Task list ->
1. In the text below about Eduard Limonov and Russian punk, in which city was Limonov born?
2. Pick up the text about Eduard Limonov and Russian punk after its final sentence and continue writing it.

Text ->
****************
This conflation of punk and fascism in the official imagination led to confusion and mistrust that exists to this day. Battles between so-called Fa (right-wing) and Anti-fa (progressive) groups similar to those recalled with a kind of nostalgia in England today are present, visceral, and dangerous in the former Eastern Bloc, especially in its periphery.
Like the Soviet press, willfully or not, misinterpreting the British punks’ swastikas, mistranslations become more aggressive in a world in which provocative concepts are available cross-culturally to people with vastly different frames of reference with which to interpret them. It’s so easy to airlift an ideology, complete with a fraught vocabulary, wholesale off the Internet that it’s equally easy to miss the context. The analogy is going to be inexact at best if one doesn’t share the precise historical prejudices at play—and, I suppose, even if you do: I couldn’t say precisely why something that feels OK for Patti Smith in 1978 would be off the table for a Russian in 2012, and the short answer may be that it should have been off the table for her as well. The result is a scattershot shooting gallery of offense: look at the tense, ongoing battle over the use of the word “gypsy,” which many Roma consider an ethnic slur, others embrace, but which most Americans and British use freely. I heard an Asian American in Beijing brag about “jew[ing] down” a cell phone salesman. It’s enough to make a guy say, “Fuck it” and buy everyone a Redskins jersey.
One man’s life, in particular, makes a useful fable demonstrating the confusing way in which “punk” has been understood in the context of Russian political and cultural life. The writer, provocateur, founder of the quasi-fascist National Bolshevik Party, and self-identified “punk” Eduard Limonov has long blurred the line between radical politics and large-scale performance art. Because of the centrality of his experience with and interpretation of Western punk to the aesthetics of his politics, he provides a contrast with the later generation of young people, similarly inspired by Western punk but to radically different effect, who constitute the contemporary Russian punk scene. Limonov, exhilarated by characters like Johnny Rotten and of a Soviet generation mistrustful of any ideology, understood punk as an amoral license for confrontation and offense for its own sake. Today’s punks (excepting, maybe, our friend Andrei), inspired by the anarchist, progressive politics of bands like Crass and Fugazi, imbibed not only aesthetics but a set of ideals and a progressive moral sensibility.
Limonov was born Eduard Savenko in 1943 in Kharkov and grew up in its gritty and violent Saltovka neighborhood, which he described in his third book, Memoir of a Russian Punk. In the 1960s “punk” meant petty theft and hooliganism, and Limonov describes an aimless world of gang scuffles, drinking, and run-ins with the “trash,” or cops. His own father was a secret police officer who ran train convoys “transport[ing] punks to labor camps and prisons” in Siberia. So it was with a kind of oedipal commitment that he managed to get himself exiled from the Soviet Union by 1974. “Rat out your degenerate friends or go into exile,” the KGB reportedly told him. He went to New York and managed to embed himself in the Lower East Side punk scene, befriending and idolizing scene luminaries including Richard Hell, Marky Ramone, and, yes, Patti Smith. It was a debauched period he used as material for his first books, It’s Me, Eddie and His Butler’s Story, which became sensations in France and Germany6 and sold more than a million copies in Russia. The exposure to the provocative downtown art world of 1970s New York shaped his self-conception permanently. To this day, he wears the “torn black sleeveless T-shirt or a button-down black T-shirt, black fake jeans unraveling at the seams, and Keds-like shoes” of an aging SoHo artist and “is clearly proud of being the sort of Iggy Pop of the right-wing literary world,” according to journalist Mark Ames, a longtime Limonov apologist. He already had a nom de punk, thanks to a friend who had dubbed him “Limonov” or “lemon” because “he was very pale, almost yellow.” He explained with no little pride that to a Russian ear the word sounds like “something punk, like Johnny Rotten.”
****************
Given material ->
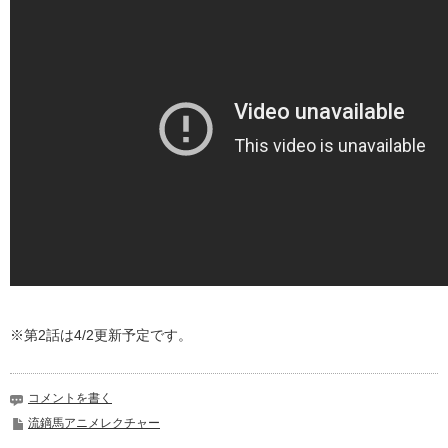
※第2話は4/2更新予定です。
コメントを書く
流鏑馬アニメレクチャー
****************
Answers provided ->
1. Kharkov

2.
The Dutch, French, and Italian editions of It’s Me, Eddie were titled, in reference to Limonov’s bisexual adventures, The Russian Poet Likes Big Negroes; the German, succinctly and inaccurately, Fuck Off, America.
In the 1980s, he spent a few years as a literary celebrity in Paris. “We were used to Soviet dissidents being bearded, grave, and poorly dressed,” said French writer Emmanuel Carrère, who met him during these years and wrote a kind of “biographical novel” about him in 2011. “And here was this sexy, sly, funny guy, a cross between a sailor on leave and a rock star. . . . He sang Stalin’s praises, which we chalked up to his taste for provocation.” With the fall of the Soviet Union, he returned to Russia and immediately set about making himself infamous. He was invited by the clownish populist Vladimir Zhirinovsky, founder and leader of the Liberal Democratic Party of Russia, to join the LDPR shadow cabinet. After a brief stint as minister of the interior, though, he instead founded his own National Bolshevik Party (NBP), also known as the Nat-Bols. (“The name made no difference to Limonov,” NBP co-founder and “ideologist” Alexander Dugin told the New York Times. “He wanted to call it ‘National Socialism,’ ‘National Fascism,’ ‘National Communism’—whatever. Ideology was never his thing. . . . The scream in the wilderness—that was his goal.”) The party unveiled a flag that was simply a Nazi flag with a hammer and sickle in place of the swastika. “Certainly it was irritation, provocative, outrageous punk, our flag,” Limonov wrote. He named the party’s newspaper Limonka, a pun on his name that was slang for a hand grenade. The Nat-Bols combined the far left, the far right, and the far out. “There’s no longer any left or right,” he told an interviewer. “There’s the system and the enemies of the system”—and by “system,” he explained, he meant Western liberal democracy.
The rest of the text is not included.